Um fraterno abraço!!!!

iendiS disse...

Érico, agradeço muitíssimo os seus comentários. Você está certíssimo na sua análise. Se pudesse fazer um reparo, lembraria que a questão da violência urbana é de responsabilidade precípua dos governos estaduais (embora em nível federal muito possa de fato ser feito para minimizar os seus efeitos), mas na realidade, ao menos aqui em São Paulo, o governo estadual parece ter abandonado a questão da segurança pública, havendo sérios problemas nas corporações policiais e algum descaso com questões como inclusão social, por exemplo.
Um grande abraço e, por favor, não se desculpe pela verborragia. Isso é ótimo!

Trinity Ohara disse...

Na minha humilde opinião, o tamanho da onda depende da distância a que se está dela. Em números totais, pode até ter sido a tal "marolinha" e, concordo, está bem longe do tsuname. Mas acredito que os poucos por cento que ficaram sem emprego chegaram a se molhar feio com a metáfora.

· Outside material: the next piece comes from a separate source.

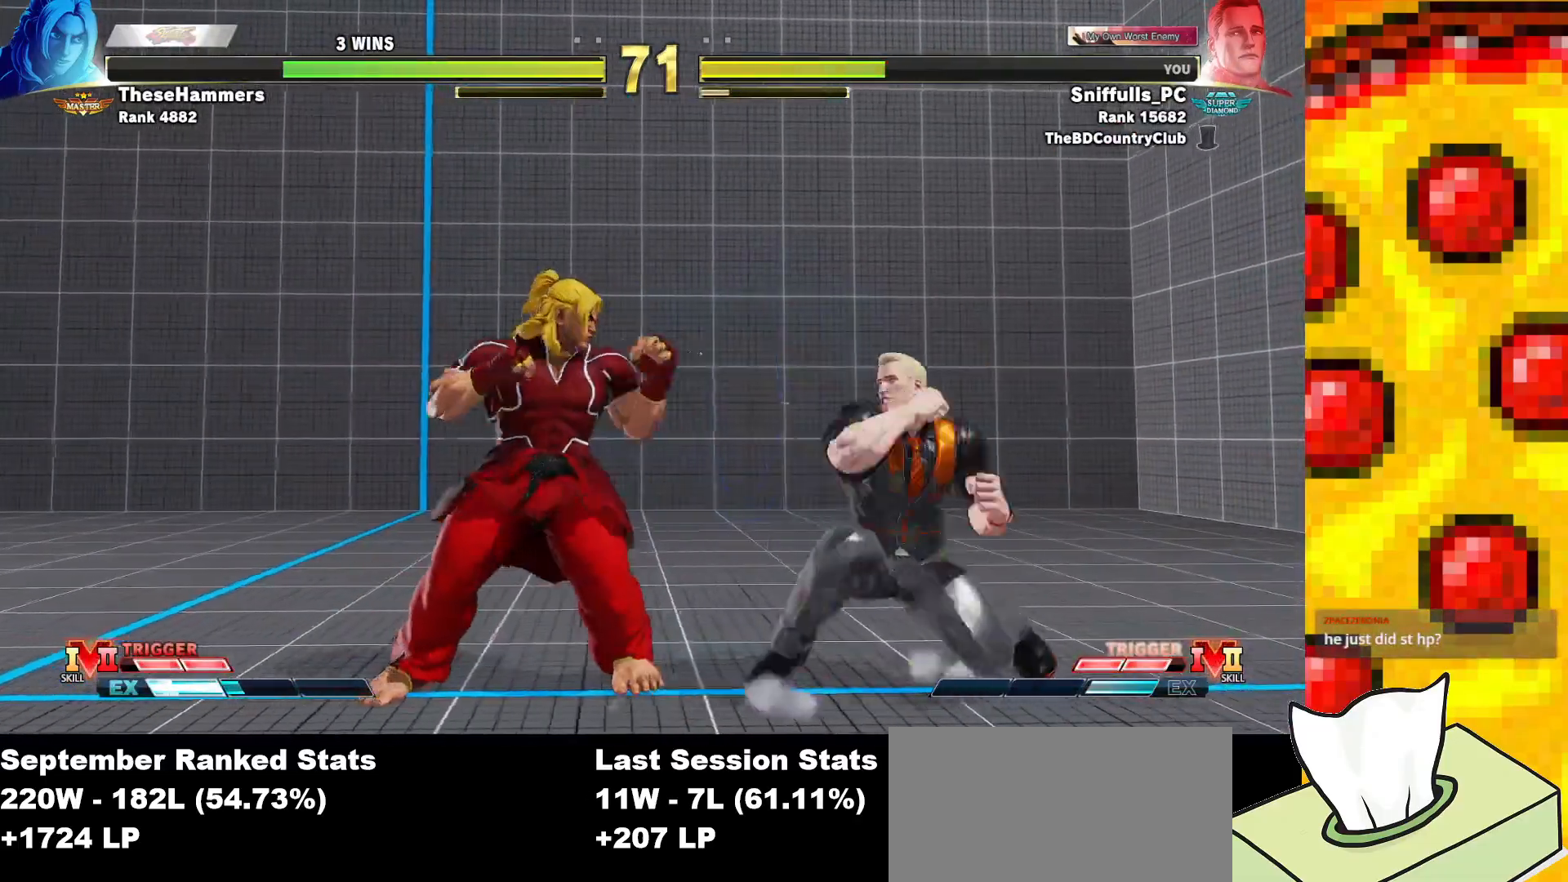
{"buttons": ["DPAD_DOWN", "DPAD_RIGHT"], "events": []}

Como admiradora do governo que o Lula fez até agora, concordo que a mídia tradicional bate primeiro e pergunta depois. Mas acredito que, por falar demais, na maior parte das vezes o presidente estimula tal comportamento.

iendiS disse...

Mas, Vivi, acho que os presidentes não têm muita alternativa senão falar demais. Isso lhes é cobrado a todo tempo. Tanto que houve um certo momento no governo Lula, que uma das principais críticas que lhe eram feitas era justamente a de não se expor, de não dar entrevistas, de não apresentar à sociedade o que pensava sobre diversos assuntos. Numa das entrevistas coletivas que deu, o mote explorado foi justamente o fato de ele "quase nunca" dar coletivas!
Quanto à intensidade com que a crise abate cada um de forma individual, a verdade é que, mesmo sem crise, a todo momento o trabalhador está sendo pego de calças curtas. Os números do CAGED, mesmo que, no geral, tenham sido favoráveis aos trabalhadores, mostram que há uma grande rotatividade no Brasil, o que é sinal de que não há segurança e tranquilidade no emprego. Por exemplo: mostra-se o saldo de criação de 250.000 empregos, o que é um bom número; porém, quando se vai analisá-los, vê-se que na verdade o número de empregos criados foi, sei lá, de 1 milhão, porém os demitidos foram 750 mil, o que significa, conforme já dissemos, que há uma rotatividade acima da desejável. Poderia ser um debate bacana, mas ninguém se interessa pelo tema, nem mesmo a impresa ou a oposição. Talvez por isso que Lula fique surfando na... marolinha... ou tsunami.